Department of Justice threatens affirmative action in college admissions
Tabrian Joe, a student at Western Michigan University, and other protestors in support of affirmative action, gather outside the Supreme Court, Oct. 15, 2013. | Susan Walsh / AP

The Department of Justice (DOJ) is planning to investigate and possibly sue universities over admissions policies that discriminate against white applicants, The New York Times reported on Tuesday, citing a department document.

The internal memo seeks lawyers in the department’s Civil Rights Division who are interested in working on a new project on “investigations and possible litigation related to intentional race-based discrimination in college and university admissions,” according to the Times.

For supporters of affirmative action in college admissions, the news was a shock. Just over a year ago, the U.S. Supreme Court upheld the admissions policies of the University of Texas at Austin, which include consideration of race and ethnicity. Many college leaders feared, prior to that decision’s announcement, that affirmative action was endangered. But the decision—coming just three years after another Supreme Court decision upholding affirmative action—assured many that colleges could continue to consider race in admissions.

The DOJ document suggested the project would be run out of a part of the Civil Rights Division where its political appointees work, rather than the educational opportunities section, which is devoted to handling cases involving universities and is run by career civil servants.

While the document does not explicitly identify whom the department considers at risk of discrimination, the Times suggested the use of the phrase “intentional race-based discrimination” signalled that programs designed to bring more minority students to university campuses are being targeted.

“By assembling a team of attorneys in the front office of the Civil Rights Division to focus on so-called ‘intentional race-based discrimination’, this Justice Department is laying the groundwork to attack policies that help promote racial diversity at colleges and universities,” Kristen Clarke, president and executive director of the Lawyers’ Committee for Civil Rights Under Law, said in a statement.

Clarke noted that this isn’t the first time Attorney General Jeff Sessions has tried to curtail affirmative action policies.

“He has a clear record of hostility to racial diversity,” she said. “We will not stand by idly as this administration continues to hijack and obstruct this Division’s core civil rights mission.”

Race-conscious affirmative action has been used for decades to address past inequities and offer students from disadvantaged minority groups—especially African Americans and Latinos—a better chance at gaining access to college.

The policy has come under fire in recent years, however, and eight states already ban affirmative action admission policies.

The U.S. Supreme Court’s ruling last summer that the use of race as a factor for admissions is lawful was hailed as a win for affirmative action supporters. However, the opinion in the 4-3 decision left the door open to potential future legal challenges in reminding the University of Texas—and by default other schools that use race-conscious admissions policies—that its admissions process isn’t necessarily the best way to address lack of diversity.

The court is now poised to consider race-based admissions policies yet again.

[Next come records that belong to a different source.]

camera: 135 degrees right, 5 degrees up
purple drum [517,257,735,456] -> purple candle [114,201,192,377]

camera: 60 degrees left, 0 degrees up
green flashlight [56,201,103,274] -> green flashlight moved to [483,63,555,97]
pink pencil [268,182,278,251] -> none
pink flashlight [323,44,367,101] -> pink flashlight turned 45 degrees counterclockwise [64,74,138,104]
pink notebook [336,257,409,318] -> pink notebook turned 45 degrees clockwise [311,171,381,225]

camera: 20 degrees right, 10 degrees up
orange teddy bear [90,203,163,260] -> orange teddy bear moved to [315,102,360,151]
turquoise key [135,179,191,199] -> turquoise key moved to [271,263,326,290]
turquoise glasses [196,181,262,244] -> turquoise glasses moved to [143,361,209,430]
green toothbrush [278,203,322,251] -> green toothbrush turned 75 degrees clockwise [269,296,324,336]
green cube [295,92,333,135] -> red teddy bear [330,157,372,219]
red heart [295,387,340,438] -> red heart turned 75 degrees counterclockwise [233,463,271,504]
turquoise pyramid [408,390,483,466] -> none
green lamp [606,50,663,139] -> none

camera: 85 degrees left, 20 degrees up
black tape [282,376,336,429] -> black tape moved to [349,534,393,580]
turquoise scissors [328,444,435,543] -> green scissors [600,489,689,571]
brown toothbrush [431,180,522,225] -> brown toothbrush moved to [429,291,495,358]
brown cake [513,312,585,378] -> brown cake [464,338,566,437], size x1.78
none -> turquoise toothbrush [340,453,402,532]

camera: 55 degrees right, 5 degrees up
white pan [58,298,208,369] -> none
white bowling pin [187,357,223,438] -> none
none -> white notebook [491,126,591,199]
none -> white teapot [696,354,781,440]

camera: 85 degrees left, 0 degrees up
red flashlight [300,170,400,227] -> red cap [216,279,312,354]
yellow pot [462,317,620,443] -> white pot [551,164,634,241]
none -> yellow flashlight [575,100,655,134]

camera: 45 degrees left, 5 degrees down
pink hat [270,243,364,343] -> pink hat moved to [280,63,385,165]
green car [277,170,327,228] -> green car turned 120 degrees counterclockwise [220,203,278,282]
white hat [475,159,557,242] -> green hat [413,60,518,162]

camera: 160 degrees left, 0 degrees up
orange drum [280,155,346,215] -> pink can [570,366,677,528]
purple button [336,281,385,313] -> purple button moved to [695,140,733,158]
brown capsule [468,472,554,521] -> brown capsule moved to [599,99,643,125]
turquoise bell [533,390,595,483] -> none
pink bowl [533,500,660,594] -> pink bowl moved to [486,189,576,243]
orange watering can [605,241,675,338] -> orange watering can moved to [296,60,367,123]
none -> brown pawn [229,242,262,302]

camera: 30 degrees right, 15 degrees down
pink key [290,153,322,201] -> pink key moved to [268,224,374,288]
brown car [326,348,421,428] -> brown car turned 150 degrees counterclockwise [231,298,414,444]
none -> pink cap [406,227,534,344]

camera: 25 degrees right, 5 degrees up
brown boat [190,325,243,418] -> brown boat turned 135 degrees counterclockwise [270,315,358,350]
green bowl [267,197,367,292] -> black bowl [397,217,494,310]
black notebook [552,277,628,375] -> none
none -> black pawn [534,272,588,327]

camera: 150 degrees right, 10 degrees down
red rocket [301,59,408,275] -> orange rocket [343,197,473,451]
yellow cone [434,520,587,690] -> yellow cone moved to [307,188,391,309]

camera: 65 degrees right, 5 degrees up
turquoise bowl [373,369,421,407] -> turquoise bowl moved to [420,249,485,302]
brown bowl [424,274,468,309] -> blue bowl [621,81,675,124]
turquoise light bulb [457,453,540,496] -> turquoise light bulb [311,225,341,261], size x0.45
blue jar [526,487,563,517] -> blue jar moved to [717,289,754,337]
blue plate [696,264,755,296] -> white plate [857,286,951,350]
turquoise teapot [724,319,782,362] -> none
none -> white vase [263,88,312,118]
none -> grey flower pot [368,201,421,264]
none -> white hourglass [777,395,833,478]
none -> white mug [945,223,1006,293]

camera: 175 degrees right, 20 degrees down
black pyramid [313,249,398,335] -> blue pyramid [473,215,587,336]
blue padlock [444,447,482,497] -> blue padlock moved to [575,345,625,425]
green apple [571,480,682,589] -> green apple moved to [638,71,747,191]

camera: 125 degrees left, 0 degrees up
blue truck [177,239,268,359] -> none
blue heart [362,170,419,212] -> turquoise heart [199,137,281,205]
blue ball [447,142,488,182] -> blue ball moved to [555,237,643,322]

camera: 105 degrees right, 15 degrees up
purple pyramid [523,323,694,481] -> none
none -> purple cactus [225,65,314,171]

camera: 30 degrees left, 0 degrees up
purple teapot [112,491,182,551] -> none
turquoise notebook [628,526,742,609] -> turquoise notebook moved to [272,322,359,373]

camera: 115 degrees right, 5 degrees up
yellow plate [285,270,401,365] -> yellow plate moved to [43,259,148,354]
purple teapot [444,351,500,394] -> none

In addition, the Department of Education is also weakening its civil rights division, starting with Education Secretary Betsy DeVos and her pick to head it.

The new acting head of the U.S. Department of Education’s Office for Civil Rights once complained that she experienced discrimination because she is white.

As an undergraduate studying calculus at Stanford University in the mid-1990s, Candice Jackson “gravitated” toward a section of the class that provided students with extra help on challenging problems, she wrote in a student publication. Then she learned that the section was reserved for minority students.

“I am especially disappointed that the University encourages these and other discriminatory programs,” she wrote in the Stanford Review. “We need to allow each person to define his or her own achievements instead of assuming competence or incompetence based on race.”

In June, the education department announced it would scale back civil rights investigations at the nation’s public schools and universities, easing off mandates imposed by the Obama administration that the new leadership says have bogged down the agency.

“Affirmative action is rooted in our nation’s fundamental commitment to equality, a commitment this administration woefully lacks and has expressed hostility towards,” Sherrilyn Ifill, president and director-counsel of the NAACP Legal Defense and Educational Fund, Inc., said in response to the change.

Ifill said this is just the latest in a string of attacks from the Justice Department on civil rights, including LGBTQ discrimination, voter suppression, and endorsing police violence.

“We will bring the full force of the law if this Justice Department attempts to resegregate our institutions of higher learning,” Ifill said.